(Indoor object tracking data)
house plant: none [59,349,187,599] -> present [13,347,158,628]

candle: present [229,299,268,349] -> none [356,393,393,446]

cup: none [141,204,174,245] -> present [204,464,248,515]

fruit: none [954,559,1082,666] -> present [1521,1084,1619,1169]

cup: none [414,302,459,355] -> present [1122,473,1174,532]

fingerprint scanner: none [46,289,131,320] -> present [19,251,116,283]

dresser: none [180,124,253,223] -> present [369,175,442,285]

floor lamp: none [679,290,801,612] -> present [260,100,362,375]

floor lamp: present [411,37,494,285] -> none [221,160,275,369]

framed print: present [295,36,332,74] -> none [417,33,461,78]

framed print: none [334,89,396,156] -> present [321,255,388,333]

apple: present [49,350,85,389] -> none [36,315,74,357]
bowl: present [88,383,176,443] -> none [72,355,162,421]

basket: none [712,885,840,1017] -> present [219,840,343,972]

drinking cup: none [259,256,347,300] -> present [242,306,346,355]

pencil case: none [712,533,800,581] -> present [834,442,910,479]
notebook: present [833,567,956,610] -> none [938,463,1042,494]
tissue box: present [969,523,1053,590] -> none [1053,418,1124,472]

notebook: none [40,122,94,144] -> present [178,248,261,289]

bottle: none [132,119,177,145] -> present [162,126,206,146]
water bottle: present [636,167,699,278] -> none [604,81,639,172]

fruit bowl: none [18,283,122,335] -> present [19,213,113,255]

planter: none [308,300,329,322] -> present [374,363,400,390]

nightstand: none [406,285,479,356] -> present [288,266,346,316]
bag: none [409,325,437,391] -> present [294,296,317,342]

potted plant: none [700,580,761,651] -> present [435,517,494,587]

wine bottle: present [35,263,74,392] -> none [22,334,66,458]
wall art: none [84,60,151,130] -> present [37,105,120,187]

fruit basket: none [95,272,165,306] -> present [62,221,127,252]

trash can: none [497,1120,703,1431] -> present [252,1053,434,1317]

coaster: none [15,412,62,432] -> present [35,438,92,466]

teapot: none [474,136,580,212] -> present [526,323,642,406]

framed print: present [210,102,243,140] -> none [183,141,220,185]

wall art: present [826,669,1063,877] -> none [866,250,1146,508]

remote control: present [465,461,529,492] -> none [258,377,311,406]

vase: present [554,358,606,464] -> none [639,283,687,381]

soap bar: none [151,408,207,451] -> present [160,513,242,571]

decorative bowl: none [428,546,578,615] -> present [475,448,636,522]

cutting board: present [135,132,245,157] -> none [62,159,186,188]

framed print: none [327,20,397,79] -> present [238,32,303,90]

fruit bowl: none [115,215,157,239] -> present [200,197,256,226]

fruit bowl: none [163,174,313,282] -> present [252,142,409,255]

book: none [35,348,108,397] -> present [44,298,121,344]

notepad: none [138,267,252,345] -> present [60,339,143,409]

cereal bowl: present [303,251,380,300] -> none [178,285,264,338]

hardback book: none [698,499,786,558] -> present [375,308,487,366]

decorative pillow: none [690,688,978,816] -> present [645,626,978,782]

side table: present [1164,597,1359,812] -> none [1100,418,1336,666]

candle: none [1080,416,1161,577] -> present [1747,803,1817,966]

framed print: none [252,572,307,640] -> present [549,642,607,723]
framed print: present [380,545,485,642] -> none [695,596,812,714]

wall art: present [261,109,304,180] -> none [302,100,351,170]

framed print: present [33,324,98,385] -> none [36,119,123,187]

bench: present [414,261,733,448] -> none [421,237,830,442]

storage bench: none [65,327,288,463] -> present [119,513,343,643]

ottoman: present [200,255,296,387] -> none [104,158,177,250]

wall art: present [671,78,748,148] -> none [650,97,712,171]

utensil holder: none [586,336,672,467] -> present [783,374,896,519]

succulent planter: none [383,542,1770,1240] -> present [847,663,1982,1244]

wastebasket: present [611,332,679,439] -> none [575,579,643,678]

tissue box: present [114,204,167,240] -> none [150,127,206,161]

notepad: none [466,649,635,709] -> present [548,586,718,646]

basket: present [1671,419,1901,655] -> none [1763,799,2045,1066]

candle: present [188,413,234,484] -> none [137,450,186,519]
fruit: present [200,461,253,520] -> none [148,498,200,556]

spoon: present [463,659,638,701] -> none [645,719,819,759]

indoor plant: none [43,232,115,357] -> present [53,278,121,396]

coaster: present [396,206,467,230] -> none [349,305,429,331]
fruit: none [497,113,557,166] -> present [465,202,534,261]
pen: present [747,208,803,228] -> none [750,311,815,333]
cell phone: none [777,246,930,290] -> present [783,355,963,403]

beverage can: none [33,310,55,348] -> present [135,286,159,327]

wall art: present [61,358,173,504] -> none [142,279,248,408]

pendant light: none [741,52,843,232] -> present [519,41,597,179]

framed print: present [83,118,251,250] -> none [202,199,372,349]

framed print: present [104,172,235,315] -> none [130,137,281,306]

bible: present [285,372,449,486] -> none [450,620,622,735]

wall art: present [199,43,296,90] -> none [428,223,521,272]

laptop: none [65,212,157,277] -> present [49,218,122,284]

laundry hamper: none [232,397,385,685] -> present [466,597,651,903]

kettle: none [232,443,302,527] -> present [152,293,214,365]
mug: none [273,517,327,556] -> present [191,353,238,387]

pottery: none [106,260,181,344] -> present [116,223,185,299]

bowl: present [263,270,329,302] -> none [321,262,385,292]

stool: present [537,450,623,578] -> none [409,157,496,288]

(Task description)
What lines above hold the word "tissue"? Pull each one out.

(Exercise output)
tissue box: present [969,523,1053,590] -> none [1053,418,1124,472]
tissue box: present [114,204,167,240] -> none [150,127,206,161]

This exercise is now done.